A couple of tunes later and we had a treat from Henry Lowther
on trumpet, playing his own composition ‘Mataya Sleeps’, dedicated to a neice
who was asleep while he wrote it. More Monk closed off the first set – ‘4 in 1’.
The second set brought us a Henry Lowther solo on a
beautifully played ballad; ‘It never entered my mind’, and then Art Themen took
over but with a segué into ‘April in New York’. I’d caught sight of the music
and was dreading this sad and sentimental song. I didn’t need that on Monday,
not after hearing bad news, but I was lucky to hear it torn apart and then reassembled without any fake sentimentality.

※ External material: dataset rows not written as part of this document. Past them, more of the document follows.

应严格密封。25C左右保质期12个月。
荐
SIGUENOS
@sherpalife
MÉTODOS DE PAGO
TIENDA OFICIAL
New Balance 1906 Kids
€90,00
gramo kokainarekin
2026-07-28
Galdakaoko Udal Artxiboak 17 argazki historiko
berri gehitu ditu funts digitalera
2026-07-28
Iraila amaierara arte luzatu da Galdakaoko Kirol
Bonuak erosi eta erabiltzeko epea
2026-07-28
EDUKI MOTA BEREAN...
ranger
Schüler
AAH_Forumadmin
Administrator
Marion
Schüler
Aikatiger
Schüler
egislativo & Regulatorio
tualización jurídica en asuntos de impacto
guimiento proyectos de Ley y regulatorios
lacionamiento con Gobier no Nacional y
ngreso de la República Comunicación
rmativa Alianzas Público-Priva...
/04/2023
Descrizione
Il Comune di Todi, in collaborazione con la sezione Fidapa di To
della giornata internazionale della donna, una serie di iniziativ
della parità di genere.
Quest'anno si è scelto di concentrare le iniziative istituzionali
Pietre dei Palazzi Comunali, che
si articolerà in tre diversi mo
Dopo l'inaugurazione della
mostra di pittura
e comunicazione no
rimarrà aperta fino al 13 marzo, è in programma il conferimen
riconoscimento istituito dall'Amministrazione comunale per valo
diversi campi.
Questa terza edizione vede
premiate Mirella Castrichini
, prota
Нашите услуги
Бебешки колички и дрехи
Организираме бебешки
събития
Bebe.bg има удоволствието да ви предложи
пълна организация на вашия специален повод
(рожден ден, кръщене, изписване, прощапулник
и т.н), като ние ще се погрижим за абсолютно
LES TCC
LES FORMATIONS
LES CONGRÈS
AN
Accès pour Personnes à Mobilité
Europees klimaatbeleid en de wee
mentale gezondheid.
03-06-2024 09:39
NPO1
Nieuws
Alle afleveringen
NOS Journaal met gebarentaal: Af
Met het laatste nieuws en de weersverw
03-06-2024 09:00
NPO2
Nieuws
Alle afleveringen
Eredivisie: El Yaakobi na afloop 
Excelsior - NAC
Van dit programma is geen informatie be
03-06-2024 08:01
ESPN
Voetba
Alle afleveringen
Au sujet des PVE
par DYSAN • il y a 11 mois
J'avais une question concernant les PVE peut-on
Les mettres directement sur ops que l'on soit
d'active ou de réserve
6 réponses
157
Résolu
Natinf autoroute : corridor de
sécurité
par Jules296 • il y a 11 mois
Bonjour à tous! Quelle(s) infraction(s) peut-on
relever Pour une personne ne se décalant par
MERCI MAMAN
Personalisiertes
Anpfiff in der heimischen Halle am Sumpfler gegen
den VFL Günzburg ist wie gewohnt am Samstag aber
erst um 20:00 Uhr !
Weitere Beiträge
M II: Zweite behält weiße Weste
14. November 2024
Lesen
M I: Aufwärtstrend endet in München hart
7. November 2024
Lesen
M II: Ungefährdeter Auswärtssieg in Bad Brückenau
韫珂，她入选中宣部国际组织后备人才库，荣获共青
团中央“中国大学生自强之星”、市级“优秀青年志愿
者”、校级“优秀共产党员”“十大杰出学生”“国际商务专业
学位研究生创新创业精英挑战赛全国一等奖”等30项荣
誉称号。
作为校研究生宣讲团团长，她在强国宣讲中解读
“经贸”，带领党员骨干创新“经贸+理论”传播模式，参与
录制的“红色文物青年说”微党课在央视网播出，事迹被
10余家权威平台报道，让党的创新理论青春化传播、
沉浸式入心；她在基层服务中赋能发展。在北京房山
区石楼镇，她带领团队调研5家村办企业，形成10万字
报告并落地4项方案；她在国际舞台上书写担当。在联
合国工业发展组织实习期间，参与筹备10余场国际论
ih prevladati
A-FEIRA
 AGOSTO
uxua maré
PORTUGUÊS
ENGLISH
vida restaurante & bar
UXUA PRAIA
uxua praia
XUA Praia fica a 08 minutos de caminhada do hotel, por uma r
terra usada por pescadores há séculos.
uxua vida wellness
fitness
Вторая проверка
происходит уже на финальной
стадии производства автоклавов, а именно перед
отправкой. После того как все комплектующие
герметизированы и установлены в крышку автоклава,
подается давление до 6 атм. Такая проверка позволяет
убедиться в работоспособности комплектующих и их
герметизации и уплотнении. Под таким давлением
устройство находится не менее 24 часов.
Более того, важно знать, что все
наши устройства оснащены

There were a few familiar Art Themen setpieces; Dexter Gordon’s
‘For regulars only’ and a Clifford Brown blues to finish giving John Donaldson a
chance to shine on piano. It was still a great night of modern jazz from the
greats, played on a quiet Monday night.
I should add that Stan Tracey was for many years the house
pianist at Ronnie Scott’s and in that role he accompanied the greats of the
jazz world. I remember seeing him several times in the early 1980’s, entertaining another
local club, with some fairly experimental jazz.